And that’s not a bad thing if you’re looking for a quick fix with your masked murderers. Directed by Erik Bloomquist, who wrote and produced the film with his brother Carson under their Mainframe Pictures banner, it scratches an itch. It’s not the best movie to come out of this genre in recent years — let alone the worst — but it checks off many boxes as it prompts frequent OMGs as blood splatters and victims run for their lives.

Basically, it’s Scream at a tricentennial founders day celebration on the eve of a divisive mayoral election. Touching on political divides, tight friendships, familial alliances and queer acceptance among other themes, the film stars Devin Druid (13 Reasons Why), Naomi Grace (NCIS), Amy Hargreaves (13 Reasons Why), William Russ (Boy Meets World), Catherine Curtin (Stranger Things), Emilia McCarthy (Skymed), Olivia Nikkanen (Supergirl) and others. Between the killer’s grotesque theater mask and dangerous gavel, to his ferocity when delivering kills – Founders Day is one hell of a fun thrill ride.

From jump street director Erik Bloomquist shows viewers they are in capable hands. Bloomquist takes us right into the action – just before everyones most coveted Founders Day weekend celebration — When teenaged Melissa (Olivia Nikkanen) is brutally murdered by a masked robed killer who is gavel-giddy. Sort-of girlfriend Allison watches on in horror before rushing back into town and in the thick of a political protest.

About those… Bloomquist also hopes to look at how scary todays political climate can be. Even in a small town like Fairwood, where so much seems to be at stake with the mayoral election. incumbent mayor Blair Gladwell naturally wants to keep her seat. Opponent Harold Faulkner (Jayce Bartok) is banking on offering “change.” He was a bit of a slimeball before his daughter Melissa became the first victim of a series of gruesome killings. The aftermath of his daughters attack and mysterious disappearance has only put him more on edge. Bartok tends to play things way over the top, so much so you may find yourself screaming at him more than the killer.

That said, overreactions happen big time throughout Founders Day — which is one thing that weighs the film down. Sure, there’s a lot at stake for the residents of this town — life itself actually — but sometimes, less is more. Tossed into the mix is 13 Reasons Why breakout actor Devin Druid playing Adam Faulkner, Melissa’s brother and Harold’s estranged son. The actor morphs into yet another brooding teen role just fine – and his interaction with Grace’s Allison hits the mark.
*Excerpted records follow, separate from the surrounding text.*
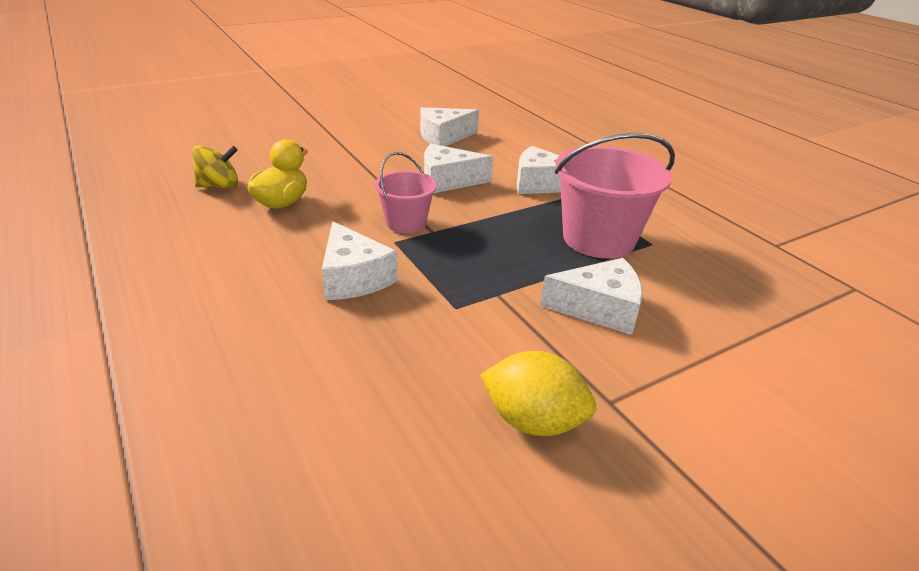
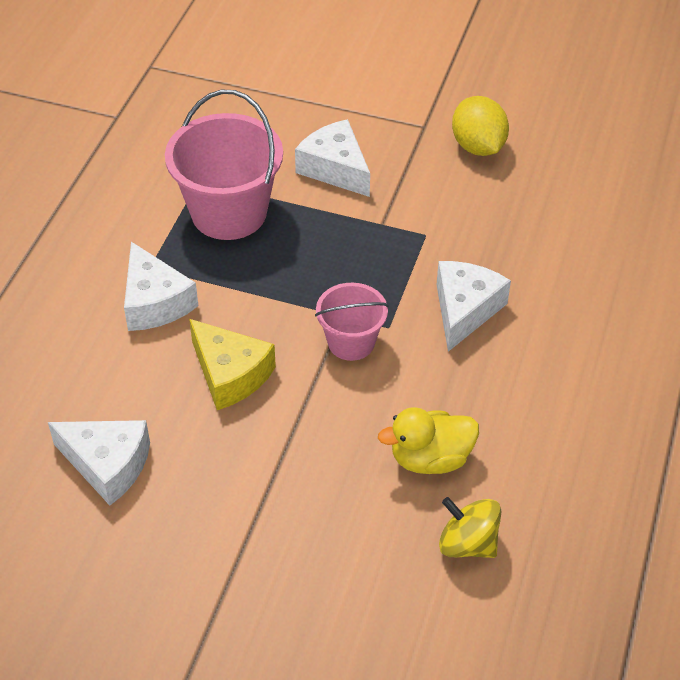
camera: 130 degrees left, 15 degrees up
(448, 181) = (230, 374): white cheese -> yellow cheese

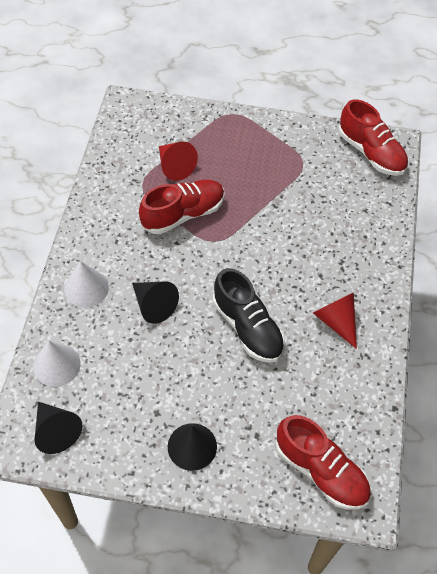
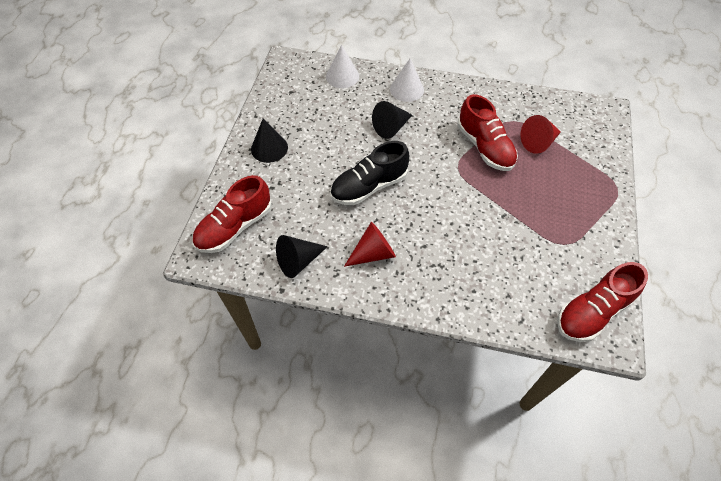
camera: 95 degrees right, 0 degrees up
(56, 431) = (292, 78): black cone -> black cone (298, 261)

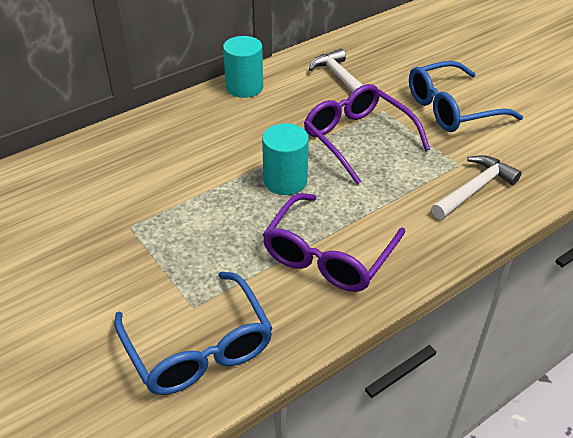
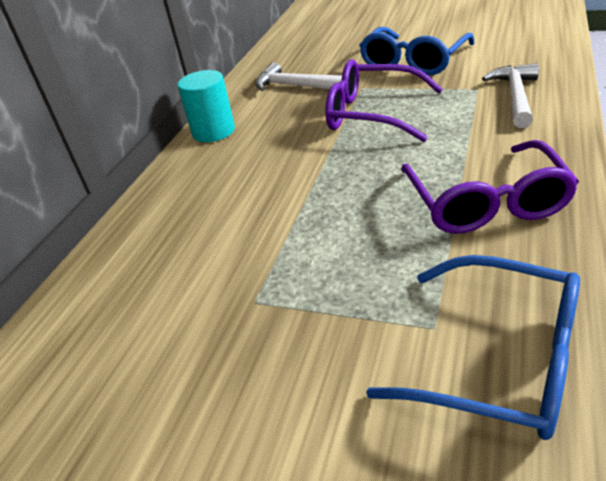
camera: 30 degrees left, 5 degrees down
(285, 181) = (358, 173): turquoise cylinder -> none

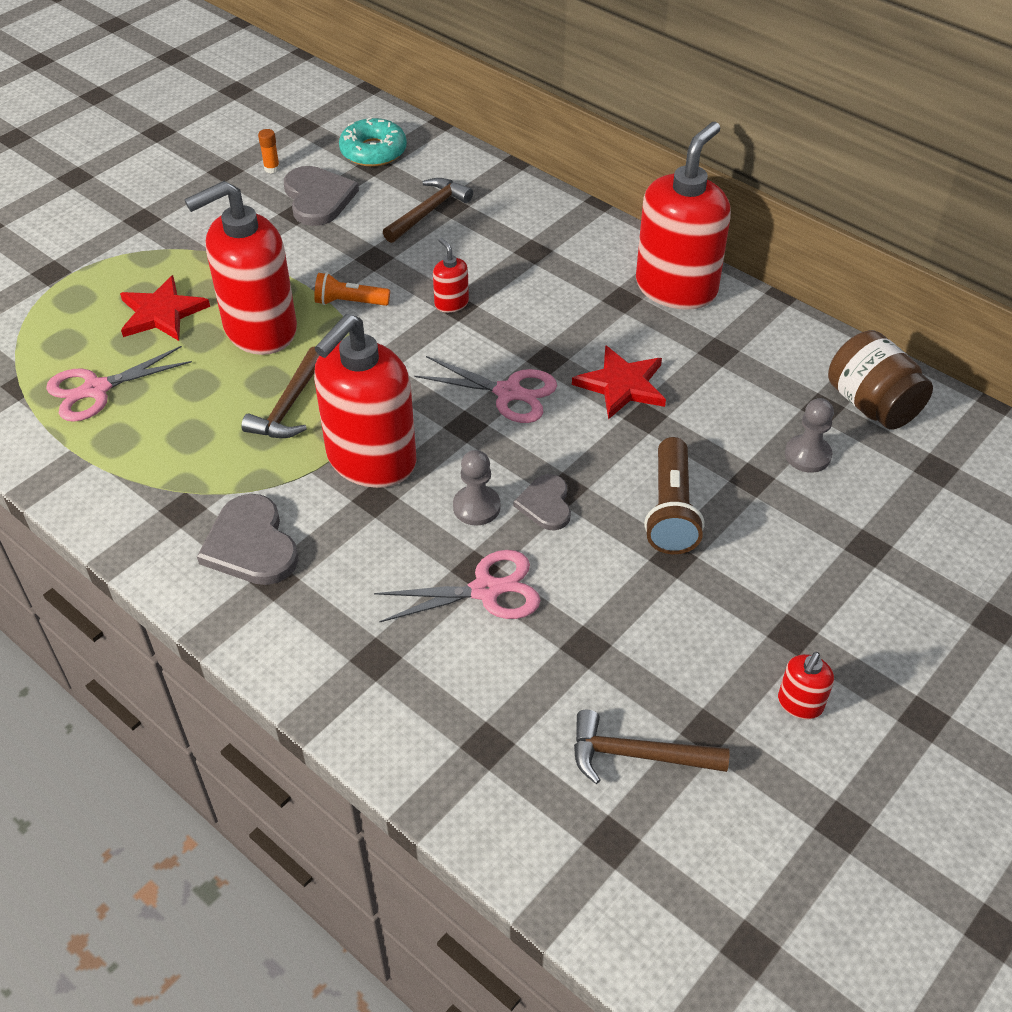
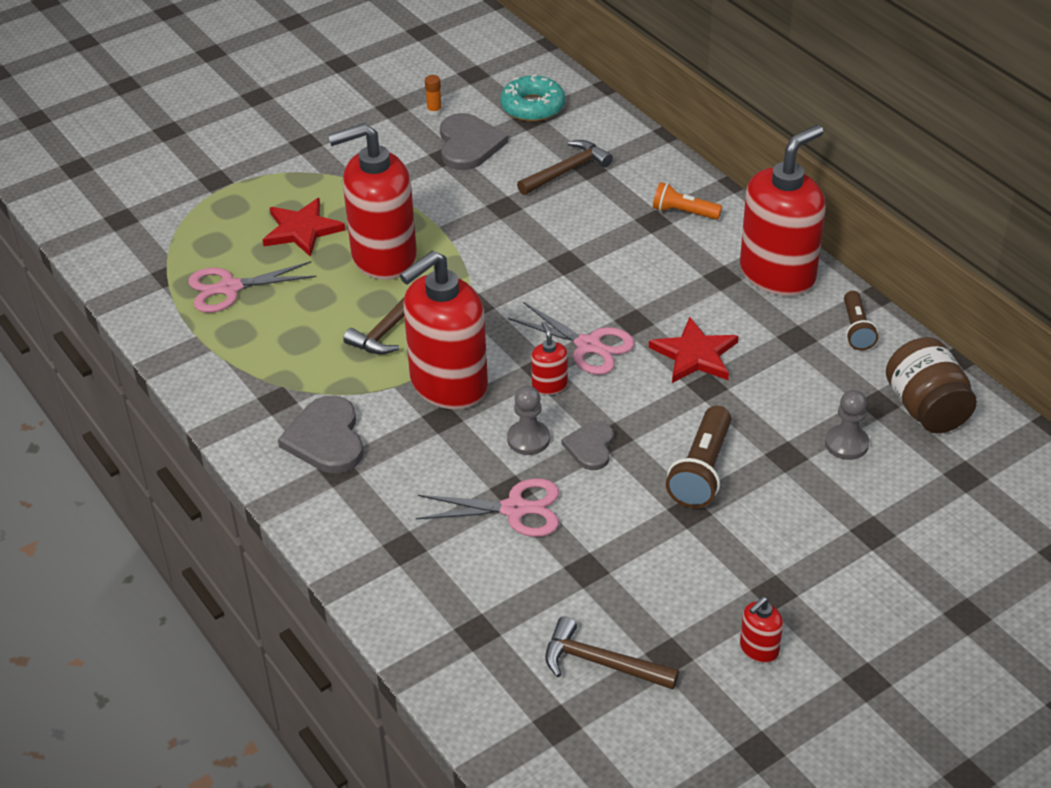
camera: 15 degrees right, 5 degrees down
(349, 302) = (470, 244): orange flashlight -> orange flashlight (683, 212)
(451, 303) = (561, 258): red soap dispenser -> red soap dispenser (549, 385)
(774, 333) = (856, 329): none -> brown flashlight

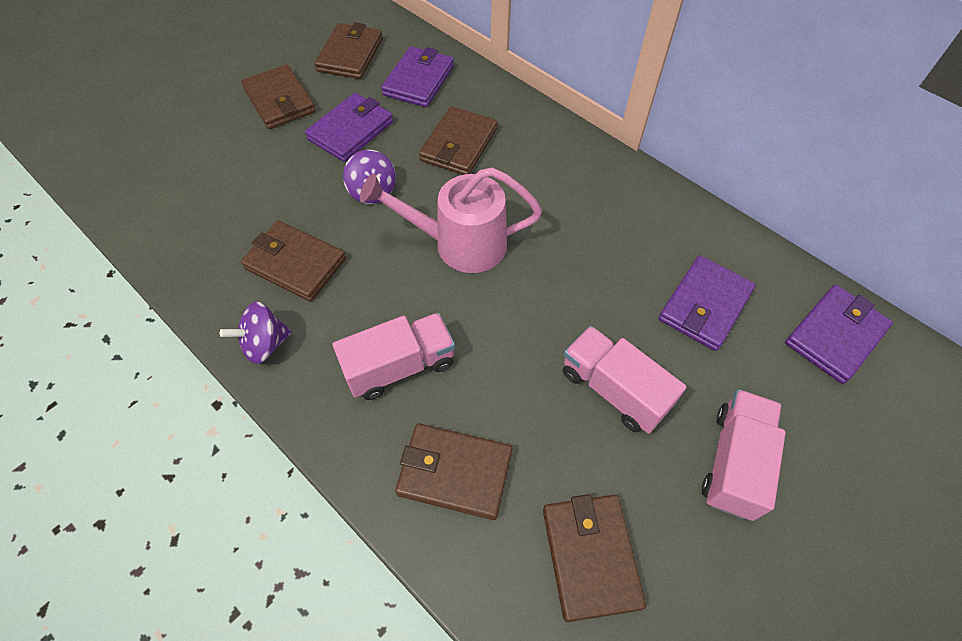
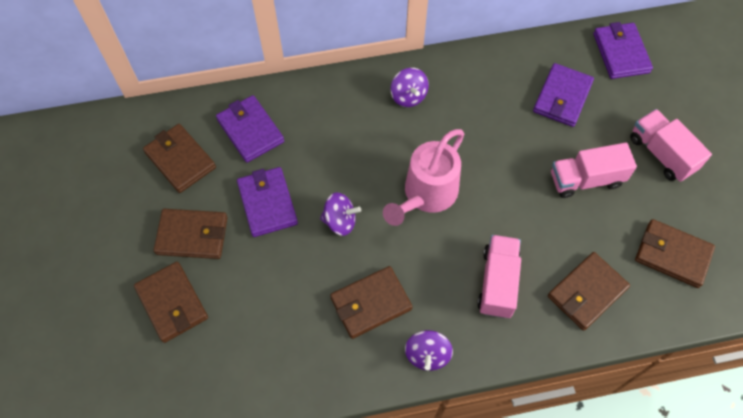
camera: 55 degrees left, 5 degrees up
(458, 145) = (337, 144): brown wallet -> brown wallet (172, 303)
(565, 169) = (408, 96): none -> purple spinning top
(704, 305) = (562, 97): purple wallet -> purple wallet turned 45 degrees clockwise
If you want to see gore and lots of it, Founders Day is the movie for you. Like It’s a Wonderful Knife before it, this film wrings out the madness of a small town. The autumn atmosphere naturally lends itself to a good number of dark-night surprises, and Bloomquist doesn’t shy away from taking several attack scenes to their nastiest extremes. Every Scream wanted everybody in every Scream to scream more — that’s the kind of slasher we’re dealing with here. Political wig, gavel, judge’s robe — whoever came up with the killer’s clever spin deserves some credit. It keeps things funny and fierce throughout all its warpath vengeance.

So this person is targeting children who have some connection to mayoral candidates. Why? Ultimately not really something audiences are gonna care very much about. It’s just what makes these killings possible.

Bloomquist works well with his costars, too. Tyler James White is hunky bad boy Rob; Kate Edmonds is Britt, your stereotypical angsty and edgy teen who seems like she probably can’t be trusted either. Andrew Stewart-Jones brings some much-needed level-headedness as Allison’s father Thomas… but Catherine Curtin steals scenes left and right as Commissioner Peterson, the gruff law enforcement official who’s had enough of everybody’s wackadoo s**t.

An ‘Us vs Them’ vibe runs through the whole movie — and Bloomquist keeps turning up the dial on it as things go along. Maybe too much so… We get it: It’s 2024, and everybody is overreacting to something (especially when it comes to political/social issues). It strains credulity that things could have gone so wrong in this seemingly secluded small-town enclave — but hey, America in the 2020s, go figure. Aside from these overt creative pushes, Founders Day will satisfy even the most jaded slasher film fan. At its best, this movie is riding wonderfully off its own reckless ambition. Enjoy the bloodbath.